Procédure devant la cour :
Par une requête sommaire, enregistrée le 15 juin 2016 et un mémoire ampliatif enregistré le 8 août 2016, M. C...A..., représenté par la SCP Fabiani Luc-Thaler Pinatel, demande à la cour :
1°) d'annuler le jugement n° 1300755 du 14 avril 2016 du tribunal administratif de la Martinique ;
2°) d'annuler la décision en date du 5 novembre 2013 par laquelle le directeur général de l'office français de l'immigration et de l'intégration l'a soumis au paiement d'une part de la contribution spéciale pour l'emploi irrégulier d'un travailleur prévue à l'article R. 8253-2 du code du travail, à concurrence d'un montant de 17 200 euros et, d'autre part de la contribution forfaitaire représentative de frais de réacheminement de l'étranger dans son pays d'origine, d'un montant de 580 euros ;
3°) de mettre à la charge de l'OFII la somme de 3 000 euros au titre de l'article L. 761-1 du code de justice administrative.

DONNÉES FOURNIES:
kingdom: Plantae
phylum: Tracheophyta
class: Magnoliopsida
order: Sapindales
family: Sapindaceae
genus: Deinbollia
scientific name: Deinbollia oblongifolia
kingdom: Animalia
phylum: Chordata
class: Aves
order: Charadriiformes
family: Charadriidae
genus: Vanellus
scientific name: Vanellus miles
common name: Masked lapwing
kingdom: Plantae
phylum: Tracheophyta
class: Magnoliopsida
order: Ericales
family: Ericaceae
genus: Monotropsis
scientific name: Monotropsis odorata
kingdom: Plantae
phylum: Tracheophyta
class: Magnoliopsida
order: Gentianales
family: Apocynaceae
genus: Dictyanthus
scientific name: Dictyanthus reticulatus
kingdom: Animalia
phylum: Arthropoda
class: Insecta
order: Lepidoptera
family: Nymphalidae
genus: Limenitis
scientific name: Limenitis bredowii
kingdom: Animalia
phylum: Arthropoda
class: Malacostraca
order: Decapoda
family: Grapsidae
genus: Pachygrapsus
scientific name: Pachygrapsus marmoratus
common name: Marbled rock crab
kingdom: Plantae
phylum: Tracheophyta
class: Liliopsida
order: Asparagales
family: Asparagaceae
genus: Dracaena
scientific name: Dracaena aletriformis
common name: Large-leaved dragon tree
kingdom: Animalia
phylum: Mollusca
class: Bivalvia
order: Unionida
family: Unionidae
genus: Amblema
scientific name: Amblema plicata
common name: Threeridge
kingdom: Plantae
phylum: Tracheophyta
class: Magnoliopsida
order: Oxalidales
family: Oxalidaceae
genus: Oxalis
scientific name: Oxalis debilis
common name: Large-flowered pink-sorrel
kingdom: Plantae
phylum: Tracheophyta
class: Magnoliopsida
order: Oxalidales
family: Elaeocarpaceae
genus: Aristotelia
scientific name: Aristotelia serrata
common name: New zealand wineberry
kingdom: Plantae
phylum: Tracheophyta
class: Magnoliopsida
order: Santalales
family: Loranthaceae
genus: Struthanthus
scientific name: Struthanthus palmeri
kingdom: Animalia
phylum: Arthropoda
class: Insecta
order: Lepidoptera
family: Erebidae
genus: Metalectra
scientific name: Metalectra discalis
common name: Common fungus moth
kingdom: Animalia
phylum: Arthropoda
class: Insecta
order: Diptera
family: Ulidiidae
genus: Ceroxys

CONSIGNES:
[1] Restituez intégralement l'extrait sur la procédure devant la cour, sans aucune modification.
[2] Dans la liste, remplacez « family » par « famille » sur la partie qui va de son début jusqu'à la ligne contenant « genus: Vanellus » incluse. Ne donnez que ces lignes et laissez tout le reste inchangé.
L'extrait et la liste proviennent de sources distinctes.

RÉPONSES RÉDIGÉES:
[1]
Procédure devant la cour :
Par une requête sommaire, enregistrée le 15 juin 2016 et un mémoire ampliatif enregistré le 8 août 2016, M. C...A..., représenté par la SCP Fabiani Luc-Thaler Pinatel, demande à la cour :
1°) d'annuler le jugement n° 1300755 du 14 avril 2016 du tribunal administratif de la Martinique ;
2°) d'annuler la décision en date du 5 novembre 2013 par laquelle le directeur général de l'office français de l'immigration et de l'intégration l'a soumis au paiement d'une part de la contribution spéciale pour l'emploi irrégulier d'un travailleur prévue à l'article R. 8253-2 du code du travail, à concurrence d'un montant de 17 200 euros et, d'autre part de la contribution forfaitaire représentative de frais de réacheminement de l'étranger dans son pays d'origine, d'un montant de 580 euros ;
3°) de mettre à la charge de l'OFII la somme de 3 000 euros au titre de l'article L. 761-1 du code de justice administrative.

[2]
kingdom: Plantae
phylum: Tracheophyta
class: Magnoliopsida
order: Sapindales
famille: Sapindaceae
genus: Deinbollia
scientific name: Deinbollia oblongifolia
kingdom: Animalia
phylum: Chordata
class: Aves
order: Charadriiformes
famille: Charadriidae
genus: Vanellus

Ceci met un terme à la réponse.